Tu bets gwaizy Nach?

Tarea Tyop xte Lecsyony Tseinyabtyop.

Bcwa ni ca ni guet cuan Dizhsa.

a. Whose dog is panting?

b. How many of them sang?

c. How much tejate did she drink?

d. How much meat will you grill?

e. Whose mother his happy?

f. How many dishes did he wash?

g. How much of it got lost?

h. Whose cat is she petting?

i. How many dogs do you guys have?

j. Whose friend did you teach Zapotec to?

You’ll also hear speakers use another type of “whose” question with the –ni bound pronoun ending you learned about in Lecsyony Tsëda. Compare the following two questions. The first one uses the “whose” question pattern you just learned. The second type of “whose” question uses a different structure that begins with tu plus the whole question sentence, beginning with the verb. The second question sentence contains an e-possessed noun with the bound pronoun –ni.

Tu xcabai rzhuny?

“Whose horse runs?”

Tu rzhuny xcabaini?

“Whose horse runs?”

It’s good to be able to recognize this second type of “whose” question, but we will not practice them in this book.

§17.2. Familiar pronouns

The sentences below use new pronouns which you haven’t seen in this book up to now, (abbreviated “fam.”) pronouns. The bound subject and possessor familiar pronoun is -azh [ahzh:] and the free familiar pronoun is laazh [làa’-azh:].

Bdapazh lo Lia Len.

“He slapped Elena’s face.”

Blezën betsazh.

“We waited for his brother.”

Xtada cuan laazh runy zeiny.

“My father and she work.”

Familiar pronouns are different from the other pronouns you have learned so far in that men and women use them differently. They are primarily used by male speakers, most commonly to refer to adult men, but they can also be used by men to refer to adult women. As the name implies, familiar pronouns are primarily used for other community members who the speaker knows. Speakers have ordinary social respect for those they refer to with familiar pronouns, but generally these pronouns show somewhat less respect than respectful pronouns — thus, many speakers would not use them to refer to specially respected people like older relatives, teachers, or priests. Familiar pronouns are not used to refer to animals or inanimate objects. Men generally do not use familiar pronouns to refer to children.

[Page images and extracted text]

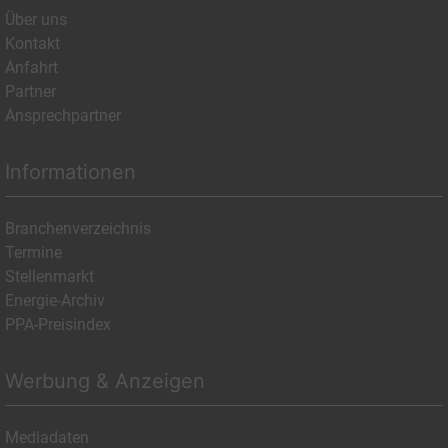
Über uns
Kontakt
Anfahrt
Partner
Ansprechpartner
Informationen
Branchenverzeichnis
Termine
Stellenmarkt
Energie-Archiv
PPA-Preisindex
Werbung & Anzeigen
Mediadaten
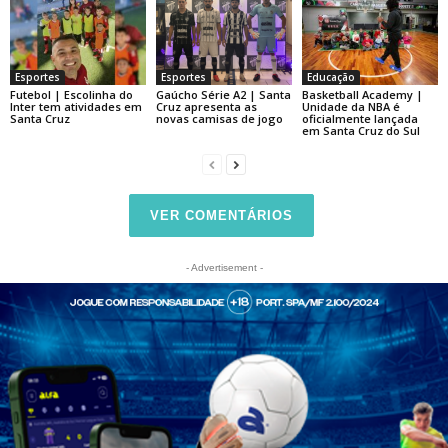
Esportes
Esportes
Educação
Futebol | Escolinha do
Gaúcho Série A2 | Santa
Basketball Academy |
Inter tem atividades em
Cruz apresenta as
Unidade da NBA é
Santa Cruz
novas camisas de jogo
oficialmente lançada
em Santa Cruz do Sul
VER COMENTÁRIOS
- Advertisement -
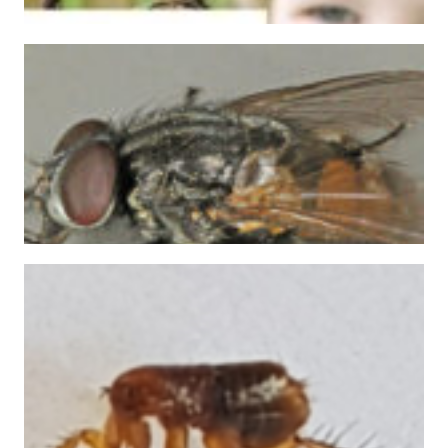
particulieren om ratten en muizen te
Geen bestrijdingsmiddelen meer voor
Lees verder
temperatuur buiten daalt. Voor diverse soorten vliegen is
Vliegen die overwinteren Het najaar is weer in aantocht. De
Vliegen, let op het najaar komt eraan
Lees verder
vlooien, want dat is wat er regelatig gebeurt. Menig
Je zult maar thuis komen van vakantie en besprongen worden door
Vlooien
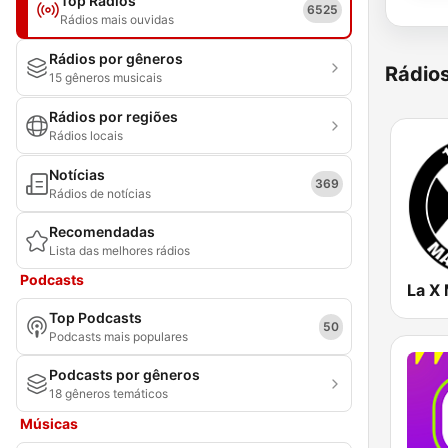
Top Rádios
6525
Rádios mais ouvidas
Rádios por gêneros
Rádio
15 gêneros musicais
Rádios por regiões
Rádios locais
Notícias
369
Rádios de notícias
Recomendadas
Lista das melhores rádios
Podcasts
Top Podcasts
50
Podcasts mais populares
Podcasts por gêneros
18 gêneros temáticos
Músicas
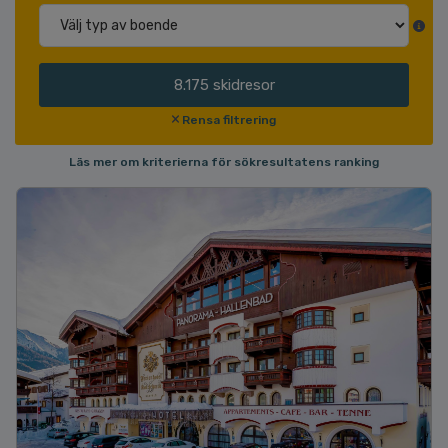
8.175
skidresor
Rensa filtrering
Läs mer om kriterierna för sökresultatens ranking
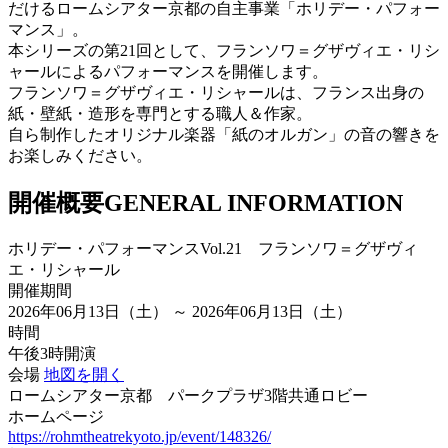
だけるロームシアター京都の自主事業「ホリデー・パフォー
マンス」。
本シリーズの第21回として、フランソワ＝グザヴィエ・リシ
ャールによるパフォーマンスを開催します。
フランソワ＝グザヴィエ・リシャールは、フランス出身の
紙・壁紙・造形を専門とする職人＆作家。
自ら制作したオリジナル楽器「紙のオルガン」の音の響きを
お楽しみください。
開催概要
GENERAL INFORMATION
ホリデー・パフォーマンスVol.21 フランソワ＝グザヴィ
エ・リシャール
開催期間
2026年06月13日（土） ～ 2026年06月13日（土）
時間
午後3時開演
会場
地図を開く
ロームシアター京都 パークプラザ3階共通ロビー
ホームページ
https://rohmtheatrekyoto.jp/event/148326/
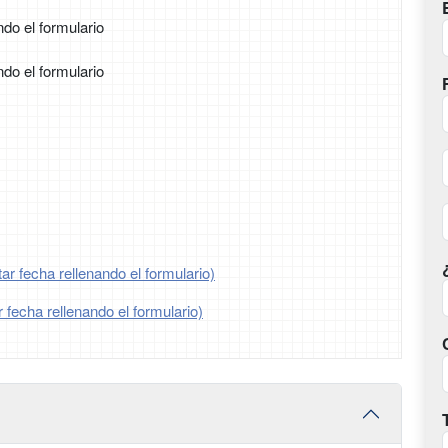
ndo el formulario
ndo el formulario
r fecha rellenando el formulario)
 fecha rellenando el formulario)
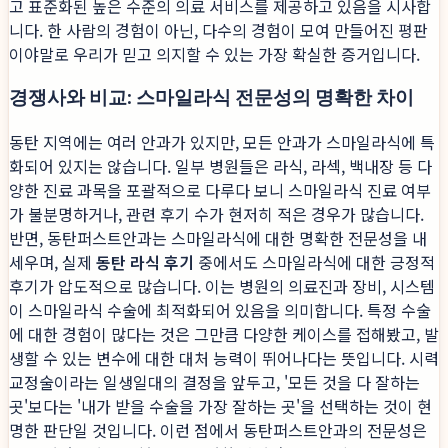
고 표준화된 높은 수준의 의료 서비스를 제공하고 있음을 시사합
니다. 한 사람의 경험이 아닌, 다수의 경험이 모여 만들어진 평판
이야말로 우리가 믿고 의지할 수 있는 가장 확실한 증거입니다.
경쟁사와 비교: 스마일라식 전문성의 명확한 차이
동탄 지역에는 여러 안과가 있지만, 모든 안과가 스마일라식에 특
화되어 있지는 않습니다. 일부 병원들은 라식, 라섹, 백내장 등 다
양한 진료 과목을 포괄적으로 다루다 보니 스마일라식 진료 여부
가 불분명하거나, 관련 후기 수가 현저히 적은 경우가 많습니다.
반면, 동탄퍼스트안과는 스마일라식에 대한 명확한 전문성을 내
세우며, 실제
동탄 라식 후기
중에서도 스마일라식에 대한 긍정적
후기가 압도적으로 많습니다. 이는 병원의 의료진과 장비, 시스템
이 스마일라식 수술에 최적화되어 있음을 의미합니다. 특정 수술
에 대한 경험이 많다는 것은 그만큼 다양한 케이스를 접해봤고, 발
생할 수 있는 변수에 대한 대처 능력이 뛰어나다는 뜻입니다. 시력
교정술이라는 일생일대의 결정을 앞두고, '모든 것을 다 잘하는
곳'보다는 '내가 받을 수술을 가장 잘하는 곳'을 선택하는 것이 현
명한 판단일 것입니다. 이런 점에서 동탄퍼스트안과의 전문성은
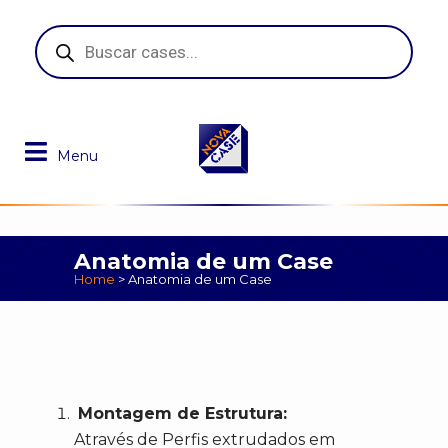
Pesquisar
produtos
Anatomia de um Case
Home
>
Anatomia de um Case
Montagem de Estrutura:
Através de Perfis extrudados em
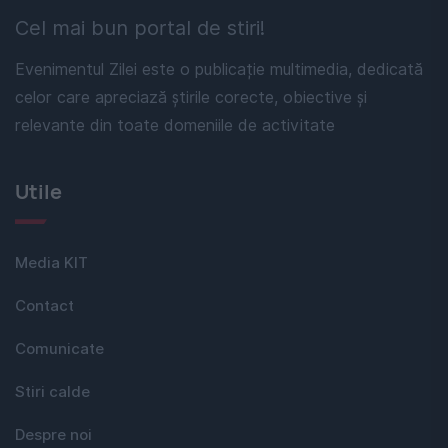
Cel mai bun portal de stiri!
Evenimentul Zilei este o publicație multimedia, dedicată
celor care apreciază știrile corecte, obiective și
relevante din toate domeniile de activitate
Utile
Media KIT
Contact
Comunicate
Stiri calde
Despre noi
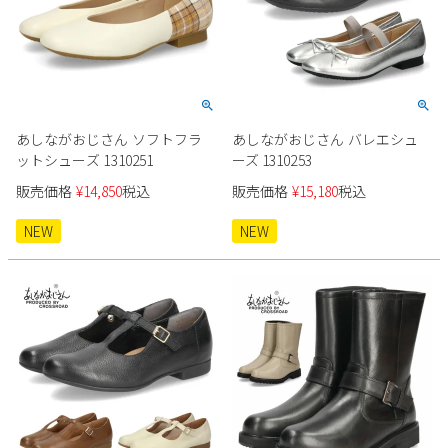
あしながおじさん ソフトフラ
あしながおじさん バレエシュ
ットシューズ 1310251
ーズ 1310253
販売価格
¥
14,850
税込
販売価格
¥
15,180
税込
NEW
NEW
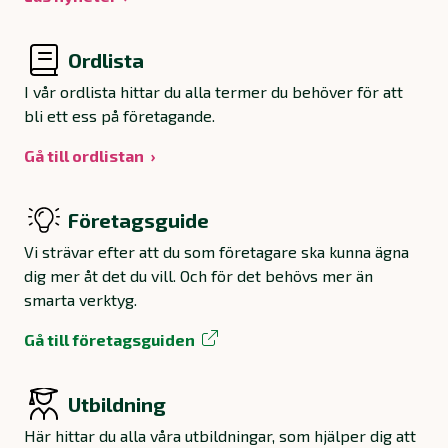
Ordlista
I vår ordlista hittar du alla termer du behöver för att
bli ett ess på företagande.
Gå till ordlistan
Företagsguide
Vi strävar efter att du som företagare ska kunna ägna
dig mer åt det du vill. Och för det behövs mer än
smarta verktyg.
Gå till företagsguiden
Utbildning
Här hittar du alla våra utbildningar, som hjälper dig att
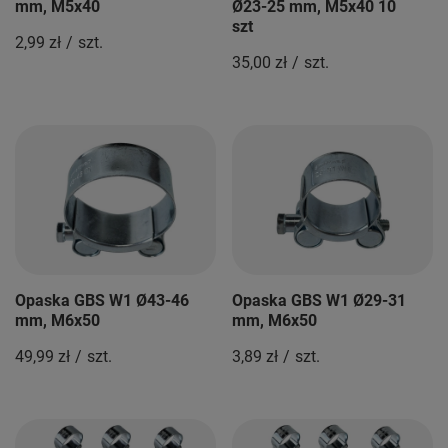
mm, M5x40
Ø23-25 mm, M5x40 10
szt
2,99 zł
/
szt.
35,00 zł
/
szt.
Opaska GBS W1 Ø43-46
Opaska GBS W1 Ø29-31
mm, M6x50
mm, M6x50
49,99 zł
/
szt.
3,89 zł
/
szt.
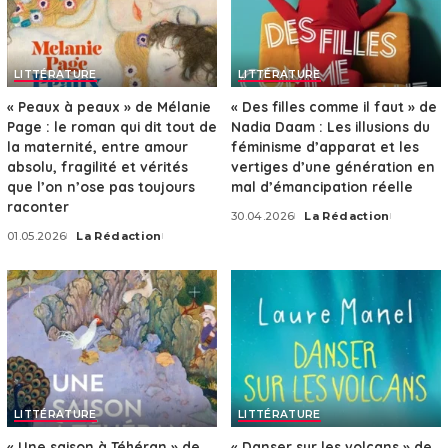
LITTÉRATURE
LITTÉRATURE
« Peaux à peaux » de Mélanie
« Des filles comme il faut » de
Page : le roman qui dit tout de
Nadia Daam : Les illusions du
la maternité, entre amour
féminisme d’apparat et les
absolu, fragilité et vérités
vertiges d’une génération en
que l’on n’ose pas toujours
mal d’émancipation réelle
raconter
30.04.2026
La Rédaction
Posted
01.05.2026
La Rédaction
by
Posted
by
LITTÉRATURE
LITTÉRATURE
« Une saison à Téhéran » de
« Danser sur les volcans » de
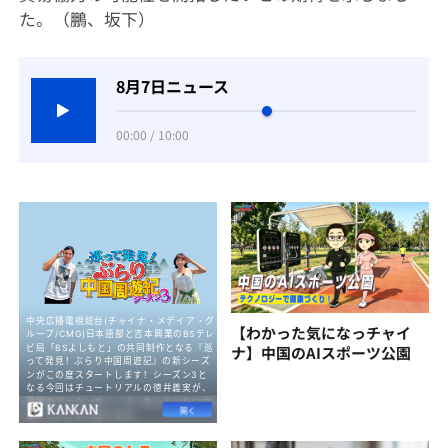
た。（鵬、坂下）
8月7日ニュース
00:00 / 10:00
【わかった気になっチャイ
ナ】中国のAIスポーツ公園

● Problems and tasks
**a.** Give the Zapotec lesson again from "Tarea Tyop xte" to "will you grill?", switching "tejate" to "water".
**b.** Copy the lines of the records from the line with "고 표준화된 높은 수준의 의료 서비스를 제공하고 있음을 시사합" to the line with "가 불분명하거나, 관련 후기 수가 현저히 적은 경우가 많습니다.", both included, without any change.

● Response list
**a.**
Tarea Tyop xte Lecsyony Tseinyabtyop.

Bcwa ni ca ni guet cuan Dizhsa.

a. Whose dog is panting?

b. How many of them sang?

c. How much water did she drink?

d. How much meat will you grill?

**b.**
고 표준화된 높은 수준의 의료 서비스를 제공하고 있음을 시사합
니다. 한 사람의 경험이 아닌, 다수의 경험이 모여 만들어진 평판
이야말로 우리가 믿고 의지할 수 있는 가장 확실한 증거입니다.
경쟁사와 비교: 스마일라식 전문성의 명확한 차이
동탄 지역에는 여러 안과가 있지만, 모든 안과가 스마일라식에 특
화되어 있지는 않습니다. 일부 병원들은 라식, 라섹, 백내장 등 다
양한 진료 과목을 포괄적으로 다루다 보니 스마일라식 진료 여부
가 불분명하거나, 관련 후기 수가 현저히 적은 경우가 많습니다.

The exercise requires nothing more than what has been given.